Here is my current attempt:
import plotly.graph_objs as go
import plotly.express as px
import pandas as pd
import matplotlib.pyplot as plt


df = pd.read_excel(’/home/chesterreggie/log/speedtest1.xlsx’, index=“Q”, sheet_name=‘speedtest’, usecols = “C, K, Q”)

df[“Date”] = pd.to_datetime(df[“Date”])

#sort by rounddf.sort_values(by=“timeround”, ascending=True)
df.sort_values(by=“timeround”, ascending=True)

Plotly figure

fig = px.line(df, x=‘timeround’, y=‘DownSpeed’,
line_group=“Date”, hover_name=“Date”)
fig.update_layout(title=‘Download Speeds’ , showlegend=False)

#show plot

my current data frame: (this is coming from a pandas read_excel.
Date DownSpeed timeround
0 2020-03-28 5.76 17:45:00
1 2020-03-28 0.12 18:00:00
2 2020-03-28 0.35 19:00:00
3 2020-03-28 1.37 20:15:00
4 2020-03-28 1.89 21:00:00
… … … …
731 2020-04-09 249.70 09:30:00
732 2020-04-09 244.69 09:45:00
733 2020-04-09 177.70 10:00:00
734 2020-04-09 249.07 10:15:00
735 2020-04-09 236.01 10:30:00

Hi @chesterreggie welcome to the forum! What you have done should work (you don’t need to give linegroup if you already gave color but it shouldn’t hurt). Gave it a try with a small dataset and it worked see the screenshot below. If you need more help please share a datafile.

Thanks for the suggestion, looking at a smaller set helped. One thing that is inconsistent in my data during the day may or may not have the same data each hour. When I started tracking I was running my command every 30 minutes, now I have it every 15 minutes. And if the network is down, there will be missing times as my script will error and not write the new data (keeping it simple).

If I run the graph using only the data for every 30 or every 15 it works. Once I add a new time it “appends” the new timestamp at the end(to the right on the x axis). If you can, try running the same data, but from your set add after line 7 (2020-03-29, 3.67, 19:30), or some other similar other sample, but not the time must be something different from the first five rows.

A also think I need to sort it somehow so the graph time starts at midnight, right now it starts at whatever is in the first row in the df. I can work around this and clean my data and have the first row day/time start at midnight. and only use either the 30 minute or 15 minute data.

I am good with the workaround for just trying to see the data I want, but am curious why I cannot get the times to work the way I expect. Also long term I need to start with better data, right now I have to manually import and run macros in an excel file to create the proper info.

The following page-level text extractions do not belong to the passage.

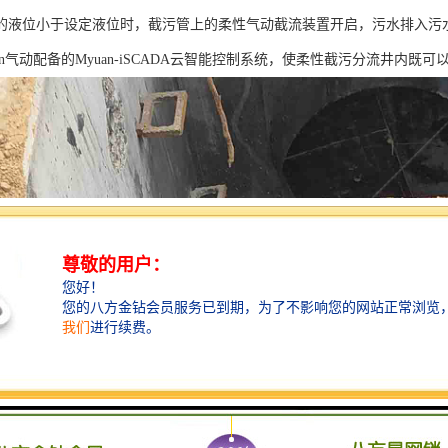
的液位小于设定液位时，截污管上的柔性气动截流装置开启，污水排入污
an气动配备的Myuan-iSCADA云智能控制系统，使柔性截污分流井内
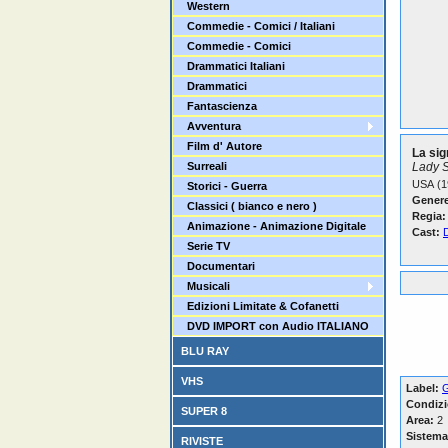
Western
Commedie - Comici / Italiani
Commedie - Comici
Drammatici Italiani
Drammatici
Fantascienza
Avventura
Film d' Autore
La sig
Surreali
Lady S
USA (1
Storici - Guerra
Genere
Classici ( bianco e nero )
Regia:
Animazione - Animazione Digitale
Cast:
Serie TV
Documentari
Musicali
Edizioni Limitate & Cofanetti
DVD IMPORT con Audio ITALIANO
BLU RAY
VHS
Label:
Condizi
SUPER 8
Area:
2
Sistema
RIVISTE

I think the problem comes from the fact that the timeround columns is not recognized at datetime by pandas. I could indeed reproduce your problem but if I do first

df['timeround'] = pd.to_datetime(df['timeround'], format= '%H:%M:%S' )

then the plot is correct (ie times are correctly sorted).

Same problem as you

and with

import plotly.express as px
import pandas as pd
df = pd.read_csv('tmp')
df['timeround'] = pd.to_datetime(df['timeround'], format= '%H:%M:%S' )
px.line(df, x='timeround', y='DownSpeed', color='Date')

it works

That was it!, Adding the to_datetime on the time variables worked.

That may have been my problem the whole time.

Thanks for the assist. I should have tried playing with the variable options more instead of focusing on the original data.

You’re welcome! Yes, it helps a lot to try to reproduce the problem on a small dataset, inspect the different variables, print the figure, etc.